Exercise requirements:
Render every line of text in the data below as a JSON list of strings, one string per line, with blank lines dropped. Leave the pictures out of the answer.

Records for the exercise:
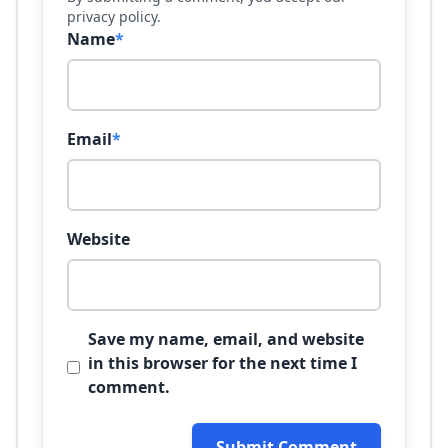
privacy policy.
Name
*
Email
*
Website
Save my name, email, and website
in this browser for the next time I
comment.
Submit Comment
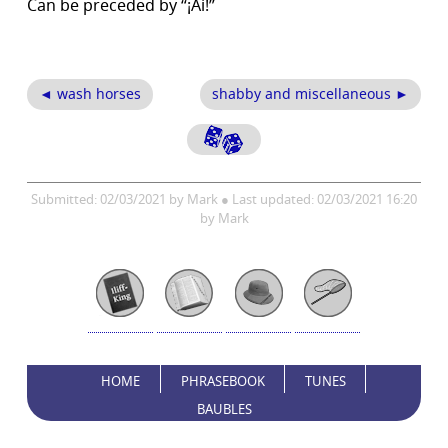
Can be preceded by “¡Ai!”
◄ wash horses
shabby and miscellaneous ►
Submitted: 02/03/2021 by Mark ● Last updated: 02/03/2021 16:20
by Mark
HOME
PHRASEBOOK
TUNES
BAUBLES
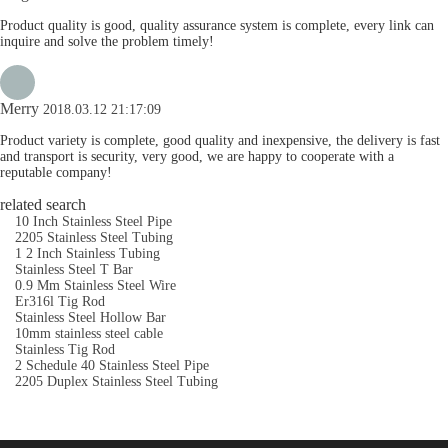
Product quality is good, quality assurance system is complete, every link can
inquire and solve the problem timely!
Merry
2018.03.12 21:17:09
Product variety is complete, good quality and inexpensive, the delivery is fast
and transport is security, very good, we are happy to cooperate with a
reputable company!
related search
10 Inch Stainless Steel Pipe
2205 Stainless Steel Tubing
1 2 Inch Stainless Tubing
Stainless Steel T Bar
0.9 Mm Stainless Steel Wire
Er316l Tig Rod
Stainless Steel Hollow Bar
10mm stainless steel cable
Stainless Tig Rod
2 Schedule 40 Stainless Steel Pipe
2205 Duplex Stainless Steel Tubing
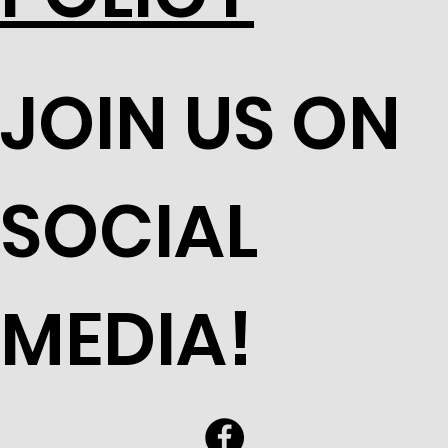
JOIN US ON
SOCIAL
MEDIA!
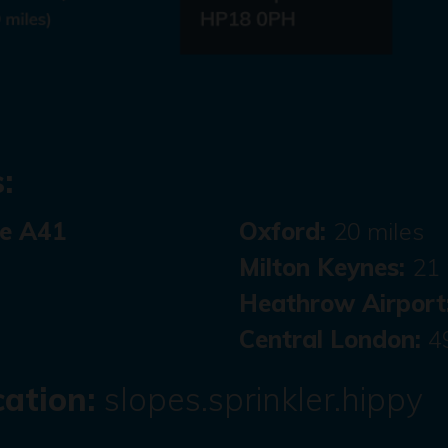
:
he A41
Oxford:
20 miles
Milton Keynes:
21 
Heathrow Airport
Central London:
4
ation:
slopes.sprinkler.hippy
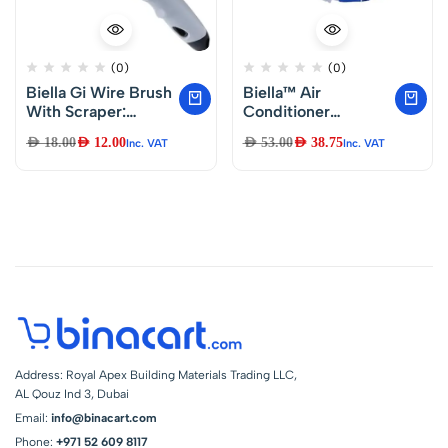
(0)
(0)
Biella Gi Wire Brush
Biella™ Air
With Scraper:
Conditioner
Heavy Duty
Waterproof
AED
18.00
AED
12.00
AED
53.00
AED
38.75
Inc. VAT
Inc. VAT
Brushes For
Cleaning Cover with
Welding Slag, Rust,
Swing Belt for 2-
Dust, And Paint
3HP A/C, DIY Dust
Scrubbing
Washing Clean
Protector Wall
Mounted Air
Conditioning
Service Bag
Address: Royal Apex Building Materials Trading LLC,
AL Qouz Ind 3, Dubai
Email:
info@binacart.com
Phone:
+971 52 609 8117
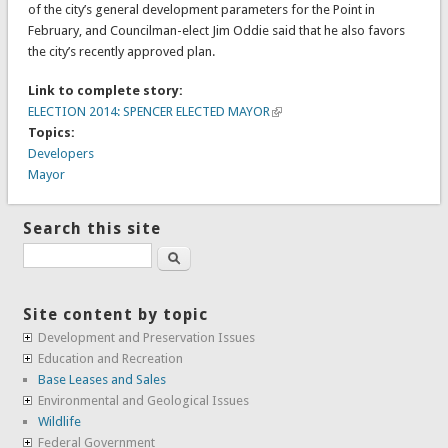
of the city’s general development parameters for the Point in
February, and Councilman-elect Jim Oddie said that he also favors
the city’s recently approved plan.
Link to complete story:
ELECTION 2014: SPENCER ELECTED MAYOR
Topics:
Developers
Mayor
Search this site
Search
Site content by topic
Development and Preservation Issues
Education and Recreation
Base Leases and Sales
Environmental and Geological Issues
Wildlife
Federal Government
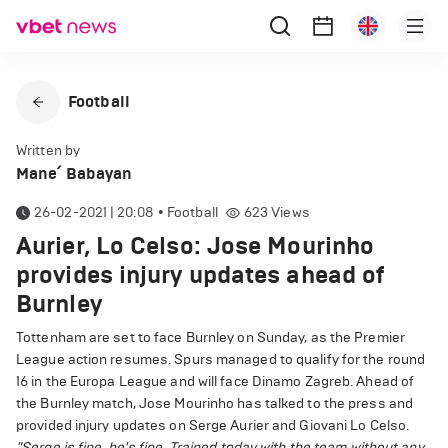
Football
Written by
Mane՛ Babayan
26-02-2021 | 20:08
•
Football
623
Views
Aurier, Lo Celso: Jose Mourinho
provides injury updates ahead of
Burnley
Tottenham are set to face Burnley on Sunday, as the Premier
League action resumes. Spurs managed to qualify for the round
16 in the Europa League and will face Dinamo Zagreb. Ahead of
the Burnley match, Jose Mourinho has talked to the press and
provided injury updates on Serge Aurier and Giovani Lo Celso.
"Serge is fine, he's fine. Trained today with the team without any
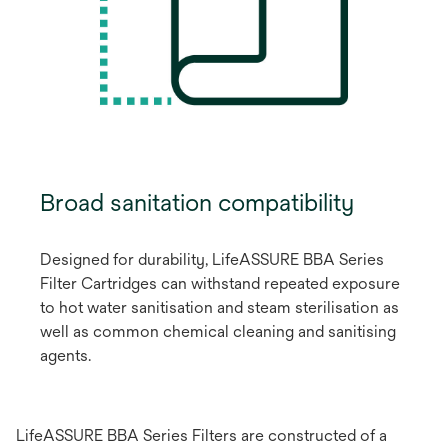
Broad sanitation compatibility
Designed for durability, LifeASSURE BBA Series
Filter Cartridges can withstand repeated exposure
to hot water sanitisation and steam sterilisation as
well as common chemical cleaning and sanitising
agents.
LifeASSURE BBA Series Filters are constructed of a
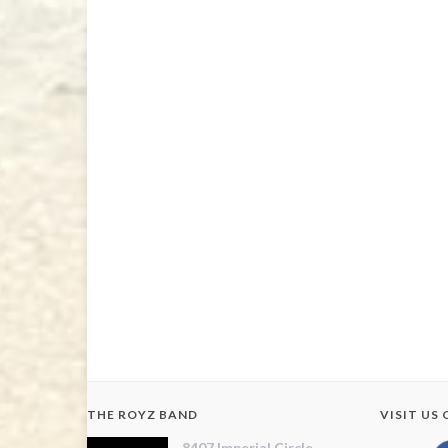
THE ROYZ BAND
VISIT US
8407 Imperial Circle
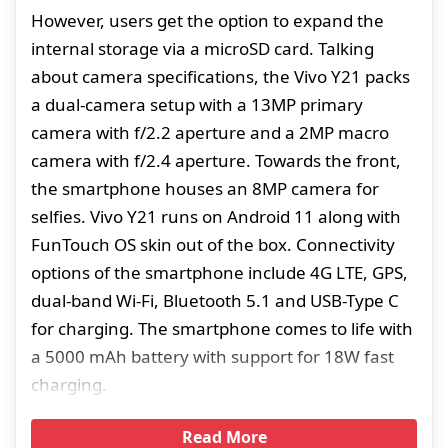
However, users get the option to expand the
internal storage via a microSD card. Talking
about camera specifications, the Vivo Y21 packs
a dual-camera setup with a 13MP primary
camera with f/2.2 aperture and a 2MP macro
camera with f/2.4 aperture. Towards the front,
the smartphone houses an 8MP camera for
selfies. Vivo Y21 runs on Android 11 along with
FunTouch OS skin out of the box. Connectivity
options of the smartphone include 4G LTE, GPS,
dual-band Wi-Fi, Bluetooth 5.1 and USB-Type C
for charging. The smartphone comes to life with
a 5000 mAh battery with support for 18W fast
charging.
Read More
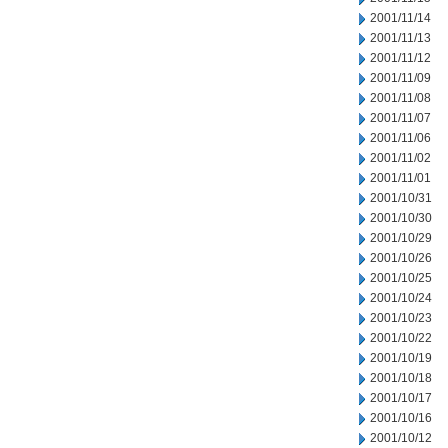
2001/11/14
2001/11/13
2001/11/12
2001/11/09
2001/11/08
2001/11/07
2001/11/06
2001/11/02
2001/11/01
2001/10/31
2001/10/30
2001/10/29
2001/10/26
2001/10/25
2001/10/24
2001/10/23
2001/10/22
2001/10/19
2001/10/18
2001/10/17
2001/10/16
2001/10/12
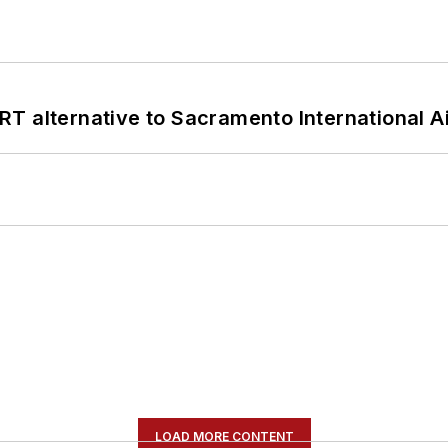
T alternative to Sacramento International Ai
LOAD MORE CONTENT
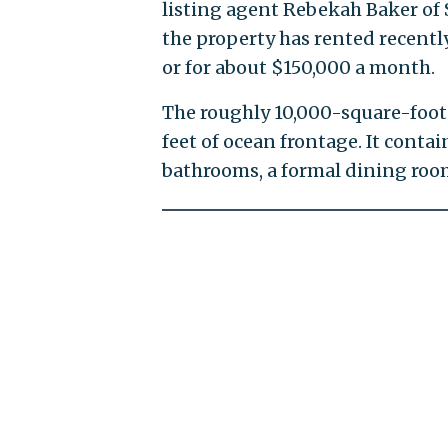
listing agent Rebekah Baker of 
the property has rented recent
or for about $150,000 a month.
The roughly 10,000-square-foot 
feet of ocean frontage. It conta
bathrooms, a formal dining room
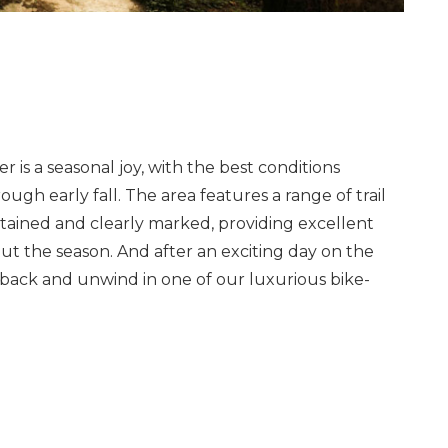
r is a seasonal joy, with the best conditions
ough early fall. The area features a range of trail
tained and clearly marked, providing excellent
ut the season. And after an exciting day on the
ick back and unwind in one of our luxurious bike-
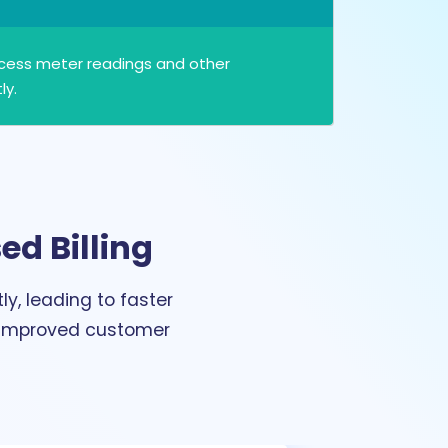
ocess meter readings and other
ly.
ed Billing
y, leading to faster
o improved customer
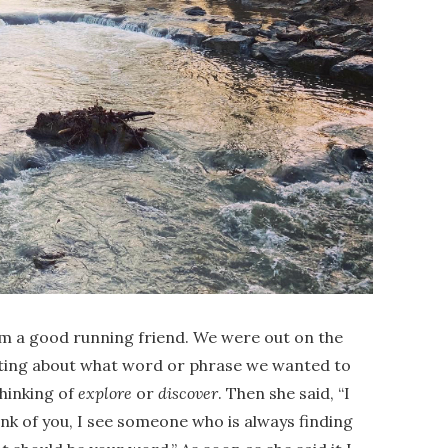
rom a good running friend. We were out on the
atting about what word or phrase we wanted to
thinking of
explore
or
discover
. Then she said, “I
ink of you, I see someone who is always finding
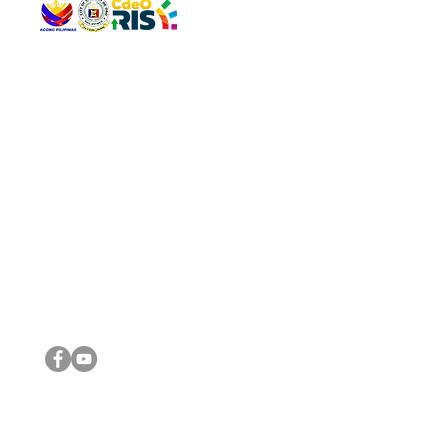
QUICK 
The Gav
VISIT US
Agenda 
Address: Legislative Building, Office of the City Council,
City Vi
City Hall, Capistrano-Hayes St., Barangay 1, Cagayan de
The Majo
Oro City 9000
The Mino
The City
The Sta
Get in 
Legisla
CONNECT WITH US
(088) 565-0568; (088) 565-0567; (088) 898-0697
(088) 565-0565; (088) 565-0699
Email:
cdeocitycouncil@gmail.com
IMPORTA
FOLLOW US ON OUR SOCIAL MEDIA PLATFORMS
City Go
DILG
DSWD
DOH
DepEd
DBM
©2016 by Sanggunian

Answer for this exercise:
[
  "privacy policy.",
  "Name",
  "*",
  "Email",
  "*",
  "Website",
  "Save my name, email, and website",
  "in this browser for the next time I",
  "comment.",
  "Submit Comment",
  "Can be preceded by “¡Ai!”",
  "◄ wash horses",
  "shabby and miscellaneous ►",
  "Submitted: 02/03/2021 by Mark ● Last updated: 02/03/2021 16:20",
  "by Mark",
  "HOME",
  "PHRASEBOOK",
  "TUNES",
  "BAUBLES",
  "Product quality is good, quality assurance system is complete, every link can",
  "inquire and solve the problem timely!",
  "Merry",
  "2018.03.12 21:17:09",
  "Product variety is complete, good quality and inexpensive, the delivery is fast",
  "and transport is security, very good, we are happy to cooperate with a",
  "reputable company!",
  "related search",
  "10 Inch Stainless Steel Pipe",
  "2205 Stainless Steel Tubing",
  "1 2 Inch Stainless Tubing",
  "Stainless Steel T Bar",
  "0.9 Mm Stainless Steel Wire",
  "Er316l Tig Rod",
  "Stainless Steel Hollow Bar",
  "10mm stainless steel cable",
  "Stainless Tig Rod",
  "2 Schedule 40 Stainless Steel Pipe",
  "2205 Duplex Stainless Steel Tubing",
  "JOIN US ON",
  "SOCIAL",
  "MEDIA!",
  ":",
  "he A41",
  "Oxford:",
  "20 miles",
  "Milton Keynes:",
  "21 ",
  "Heathrow Airport",
  "Central London:",
  "4",
  "ation:",
  "slopes.sprinkler.hippy",
  "(0)",
  "(0)",
  "Biella Gi Wire Brush",
  "Biella™ Air",
  "With Scraper:",
  "Conditioner",
  "Heavy Duty",
  "Waterproof",
  "AED",
  "18.00",
  "AED",
  "12.00",
  "AED",
  "53.00",
  "AED",
  "38.75",
  "Inc. VAT",
  "Inc. VAT",
  "Brushes For",
  "Cleaning Cover with",
  "Welding Slag, Rust,",
  "Swing Belt for 2-",
  "Dust, And Paint",
  "3HP A/C, DIY Dust",
  "Scrubbing",
  "Washing Clean",
  "Protector Wall",
  "Mounted Air",
  "Conditioning",
  "Service Bag",
  "Address: Royal Apex Building Materials Trading LLC,",
  "AL Qouz Ind 3, Dubai",
  "Email:",
  "info@binacart.com",
  "Phone:",
  "+971 52 609 8117",
  "of the city’s general development parameters for the Point in",
  "February, and Councilman-elect Jim Oddie said that he also favors",
  "the city’s recently approved plan.",
  "Link to complete story:",
  "ELECTION 2014: SPENCER ELECTED MAYOR",
  "Topics:",
  "Developers",
  "Mayor",
  "Search this site",
  "Search",
  "Site content by topic",
  "Development and Preservation Issues",
  "Education and Recreation",
  "Base Leases and Sales",
  "Environmental and Geological Issues",
  "Wildlife",
  "Federal Government",
  "Football",
  "Written by",
  "Mane՛ Babayan",
  "26-02-2021 | 20:08",
  "•",
  "Football",
  "623",
  "Views",
  "Aurier, Lo Celso: Jose Mourinho",
  "provides injury updates ahead of",
  "Burnley",
  "Tottenham are set to face Burnley on Sunday, as the Premier",
  "League action resumes. Spurs managed to qualify for the round",
  "16 in the Europa League and will face Dinamo Zagreb. Ahead of",
  "the Burnley match, Jose Mourinho has talked to the press and",
  "provided injury updates on Serge Aurier and Giovani Lo Celso.",
  "\"Serge is fine, he's fine. Trained today with the team without any",
  "Broad sanitation compatibility",
  "Designed for durability, LifeASSURE BBA Series",
  "Filter Cartridges can withstand repeated exposure",
  "to hot water sanitisation and steam sterilisation as",
  "well as common chemical cleaning and sanitising",
  "agents.",
  "LifeASSURE BBA Series Filters are constructed of a",
  "THE ROYZ BAND",
  "VISIT US",
  "8407 Imperial Circle",
  "However, users get the option to expand the",
  "internal storage via a microSD card. Talking",
  "about camera specifications, the Vivo Y21 packs",
  "a dual-camera setup with a 13MP primary",
  "camera with f/2.2 aperture and a 2MP macro",
  "camera with f/2.4 aperture. Towards the front,",
  "the smartphone houses an 8MP camera for",
  "selfies. Vivo Y21 runs on Android 11 along with",
  "FunTouch OS skin out of the box. Connectivity",
  "options of the smartphone include 4G LTE, GPS,",
  "dual-band Wi-Fi, Bluetooth 5.1 and USB-Type C",
  "for charging. The smartphone comes to life with",
  "a 5000 mAh battery with support for 18W fast",
  "charging.",
  "Read More",
  "2001/11/14",
  "2001/11/13",
  "2001/11/12",
  "2001/11/09",
  "2001/11/08",
  "2001/11/07",
  "2001/11/06",
  "2001/11/02",
  "2001/11/01",
  "2001/10/31",
  "2001/10/30",
  "2001/10/29",
  "2001/10/26",
  "2001/10/25",
  "2001/10/24",
  "2001/10/23",
  "2001/10/22",
  "2001/10/19",
  "2001/10/18",
  "2001/10/17",
  "2001/10/16",
  "2001/10/12",
  "T alternative to Sacramento International Ai",
  "LOAD MORE CONTENT",
  "listing agent Rebekah Baker of ",
  "the property has rented recent",
  "or for about $150,000 a month.",
  "The roughly 10,000-square-foot ",
  "feet of ocean frontage. It conta",
  "bathrooms, a formal dining room",
  "r is a seasonal joy, with the best conditions",
  "ough early fall. The area features a range of trail",
  "tained and clearly marked, providing excellent",
  "ut the season. And after an exciting day on the",
  "ick back and unwind in one of our luxurious bike-",
  "ocess meter readings and other",
  "ly.",
  "ed Billing",
  "y, leading to faster",
  "o improved customer",
  "rom a good running friend. We were out on the",
  "atting about what word or phrase we wanted to",
  "thinking of",
  "explore",
  "or",
  "discover",
  ". Then she said, “I",
  "ink of you, I see someone who is always finding",
  "QUICK ",
  "The Gav",
  "VISIT US",
  "Agenda ",
  "Address: Legislative Building, Office of the City Council,",
  "City Vi",
  "City Hall, Capistrano-Hayes St., Barangay 1, Cagayan de",
  "The Majo",
  "Oro City 9000",
  "The Mino",
  "The City",
  "The Sta",
  "Get in ",
  "Legisla",
  "CONNECT WITH US",
  "(088) 565-0568; (088) 565-0567; (088) 898-0697",
  "(088) 565-0565; (088) 565-0699",
  "Email:",
  "cdeocitycouncil@gmail.com",
  "IMPORTA",
  "FOLLOW US ON OUR SOCIAL MEDIA PLATFORMS",
  "City Go",
  "DILG",
  "DSWD",
  "DOH",
  "DepEd",
  "DBM",
  "©2016 by Sanggunian"
]